Traceback (most recent call last):
  File "/usr/share/virt-manager/virtManager/asyncjob.py", line 65, in cb_wrapper
    callback(asyncjob, *args, **kwargs)
  File "/usr/share/virt-manager/virtManager/createvm.py", line 2001, in _do_async_install
    installer.start_install(guest, meter=meter)
  File "/usr/share/virt-manager/virtinst/install/installer.py", line 701, in start_install
    domain = self._create_guest(
  File "/usr/share/virt-manager/virtinst/install/installer.py", line 649, in _create_guest
    domain = self.conn.createXML(install_xml or final_xml, 0)
  File "/usr/lib64/python3.10/site-packages/libvirt.py", line 4393, in createXML
    raise libvirtError('virDomainCreateXML() failed')
libvirt.libvirtError: internal error: process exited while connecting to monitor: 2022-01-17T11:41:25.919215Z qemu-system-x86_64: -blockdev {"driver":"file","filename":"/hdd1/VM_Storage/rhel7.0.qcow2","node-name":"libvirt-2-storage","auto-read-only":true,"discard":"unmap"}: Could not open '/hdd1/VM_Storage/rhel7.0.qcow2': Permission denied

But my problem is i can’t put selinux always in permissive mode
So i want to change the context of vm storage location to virt_image_t

But the serious problem starts now.
when i am going to change the context of storage location to virt_image_t
but it doesn’t changing after applying this commands also…

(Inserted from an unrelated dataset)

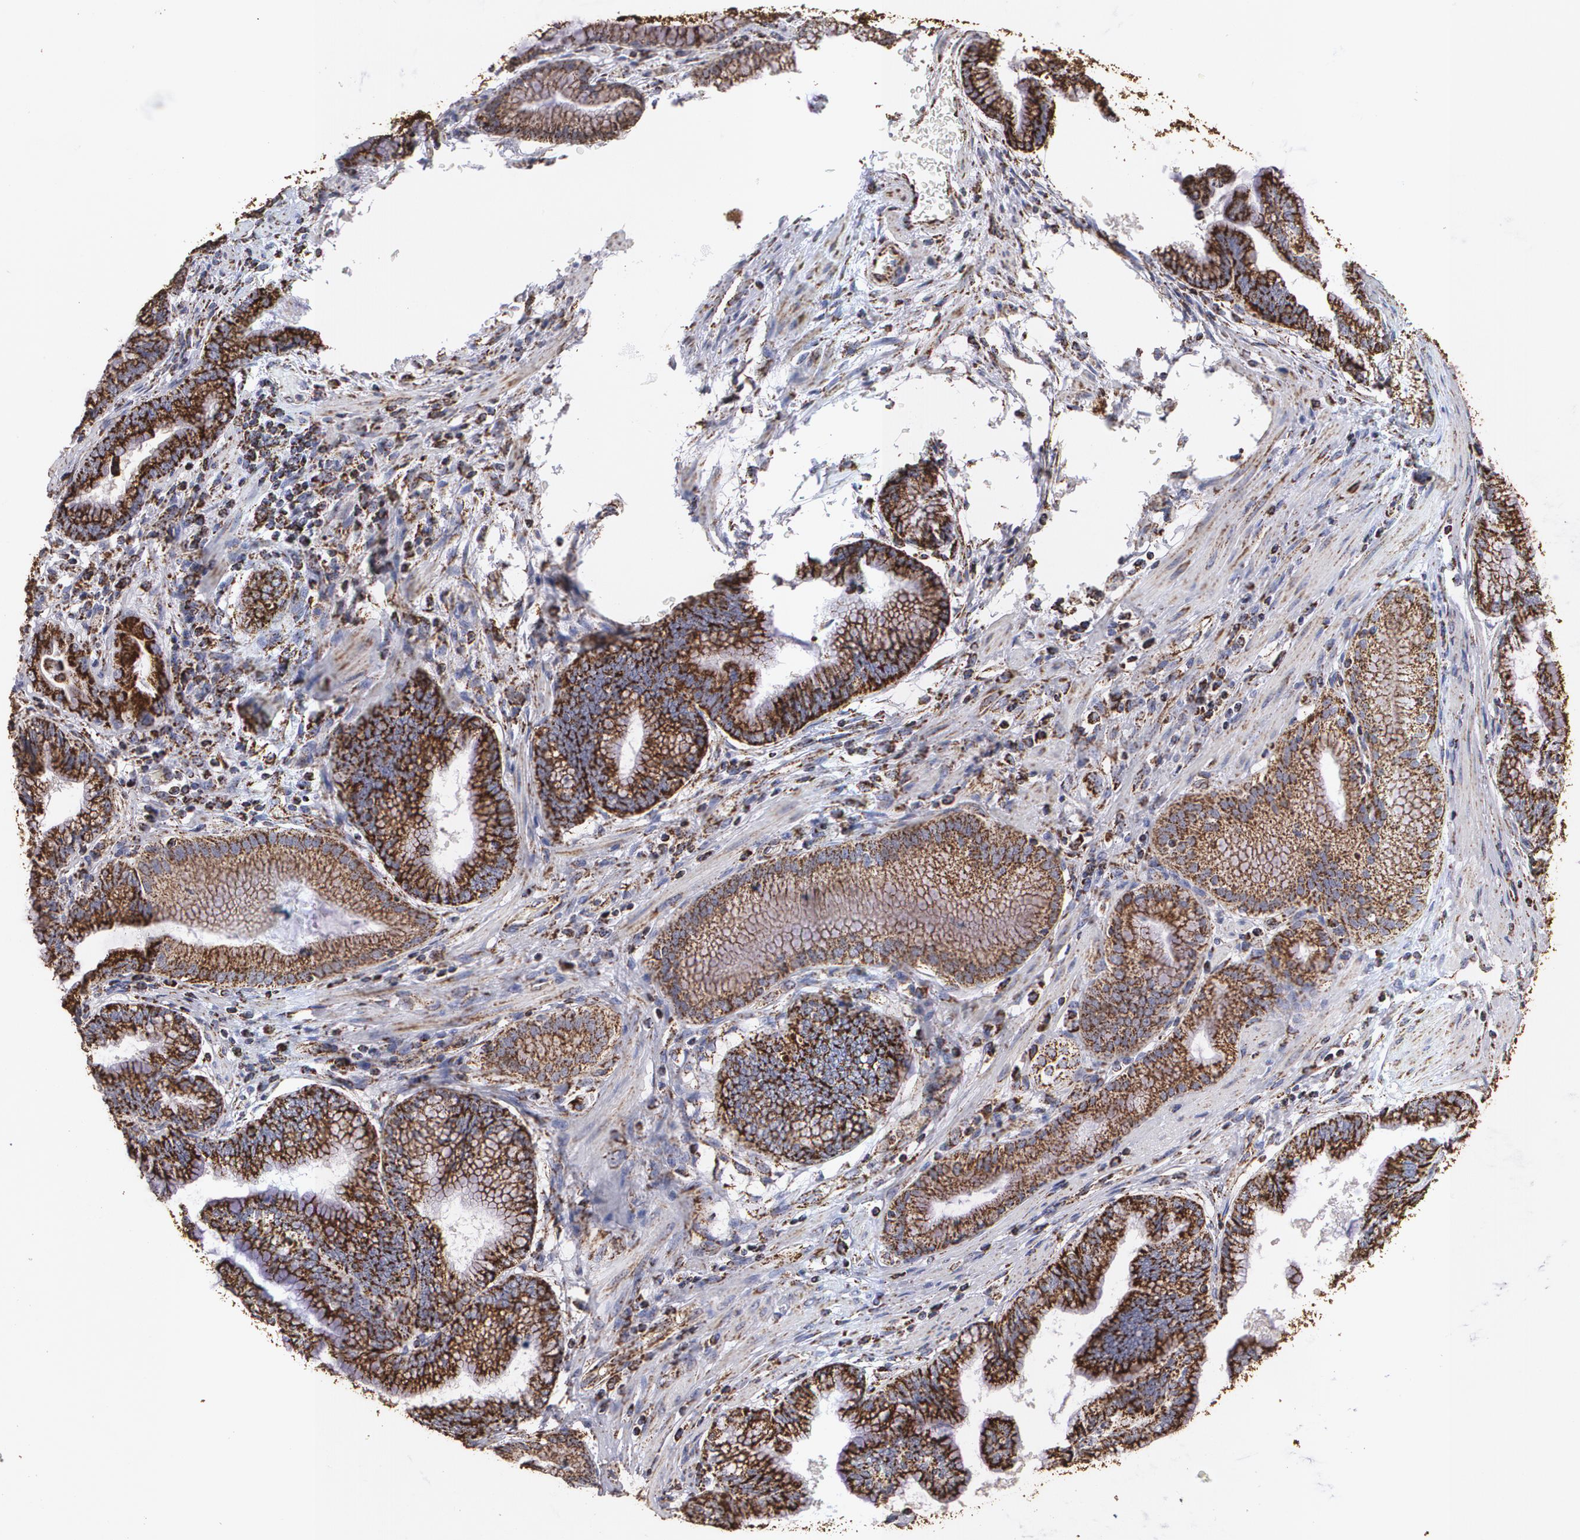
{"staining": {"intensity": "strong", "quantity": ">75%", "location": "cytoplasmic/membranous"}, "tissue": "pancreatic cancer", "cell_type": "Tumor cells", "image_type": "cancer", "snomed": [{"axis": "morphology", "description": "Adenocarcinoma, NOS"}, {"axis": "topography", "description": "Pancreas"}], "caption": "High-power microscopy captured an IHC photomicrograph of adenocarcinoma (pancreatic), revealing strong cytoplasmic/membranous expression in approximately >75% of tumor cells. (brown staining indicates protein expression, while blue staining denotes nuclei).", "gene": "HSPD1", "patient": {"sex": "female", "age": 64}}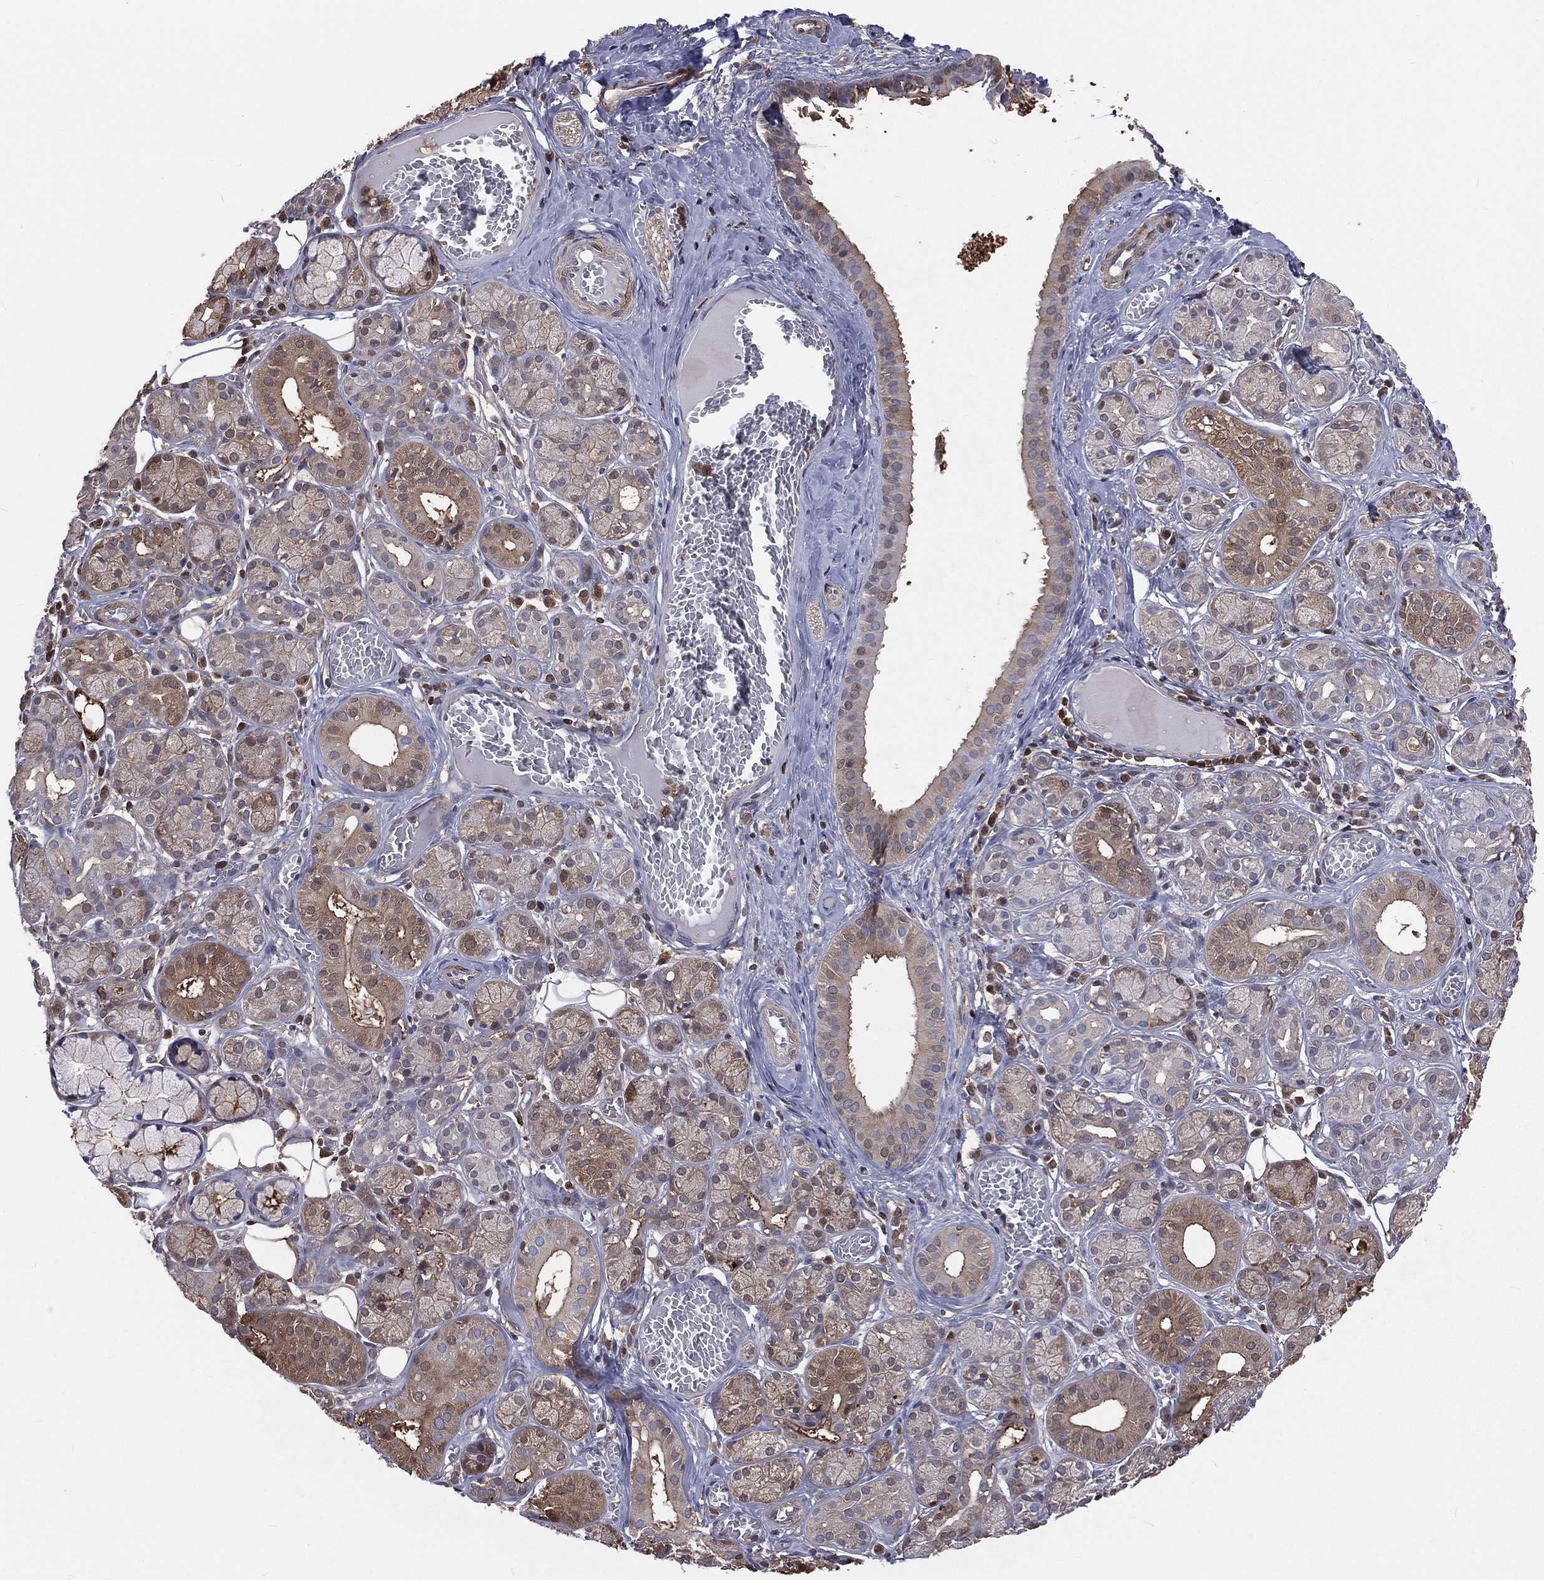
{"staining": {"intensity": "moderate", "quantity": "<25%", "location": "cytoplasmic/membranous"}, "tissue": "salivary gland", "cell_type": "Glandular cells", "image_type": "normal", "snomed": [{"axis": "morphology", "description": "Normal tissue, NOS"}, {"axis": "topography", "description": "Salivary gland"}], "caption": "Immunohistochemistry (IHC) (DAB (3,3'-diaminobenzidine)) staining of unremarkable human salivary gland shows moderate cytoplasmic/membranous protein expression in about <25% of glandular cells. The staining was performed using DAB to visualize the protein expression in brown, while the nuclei were stained in blue with hematoxylin (Magnification: 20x).", "gene": "TBC1D2", "patient": {"sex": "male", "age": 71}}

sudo semanage fcontext -a -t virt_image_t "/path/path(/.*)?"
sudo restorecon -Rv /path/path

Now what…???

If the filesystem doesn’t support selinux attributes, you should still be able to set them on the mount point. I think it would be something like the following in your fstab (just a guess).

/dev/hdd1 /hdd1 ntfs defaults,context=system_u:object_r:virt_image_t:s0,nofail 0 0

if you run a ausearch -m avc -ts recent | audit2why should give you an idea of whats going on. once you know whats going on you can manually go and fix the issue or create a policy that will allow what you need.